• _Exercise brief_
Once you have located the line containing "[366,270,427,283] variável! ->" in the material below, return it exactly along with each line after it through the line containing "[341,330,402,345] variável, ->".

• _Material shown_
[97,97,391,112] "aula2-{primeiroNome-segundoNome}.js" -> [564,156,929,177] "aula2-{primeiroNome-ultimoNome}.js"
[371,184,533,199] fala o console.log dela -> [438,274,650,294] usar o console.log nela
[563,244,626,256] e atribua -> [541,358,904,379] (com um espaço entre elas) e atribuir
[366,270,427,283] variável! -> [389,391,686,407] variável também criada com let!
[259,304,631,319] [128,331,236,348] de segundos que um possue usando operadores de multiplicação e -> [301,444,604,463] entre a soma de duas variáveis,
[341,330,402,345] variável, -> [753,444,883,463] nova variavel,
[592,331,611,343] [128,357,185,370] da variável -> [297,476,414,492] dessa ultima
...
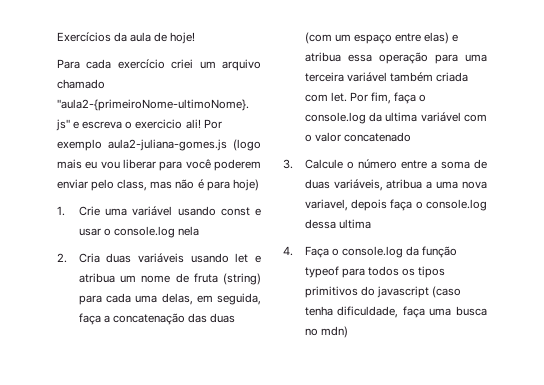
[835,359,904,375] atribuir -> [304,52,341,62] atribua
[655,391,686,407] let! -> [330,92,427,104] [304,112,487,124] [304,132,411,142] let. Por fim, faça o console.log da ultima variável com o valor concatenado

• _Reply_
[366,270,427,283] variável! -> [389,391,686,407] variável também criada com let!
[259,304,631,319] [128,331,236,348] de segundos que um possue usando operadores de multiplicação e -> [301,444,604,463] entre a soma de duas variáveis,
[341,330,402,345] variável, -> [753,444,883,463] nova variavel,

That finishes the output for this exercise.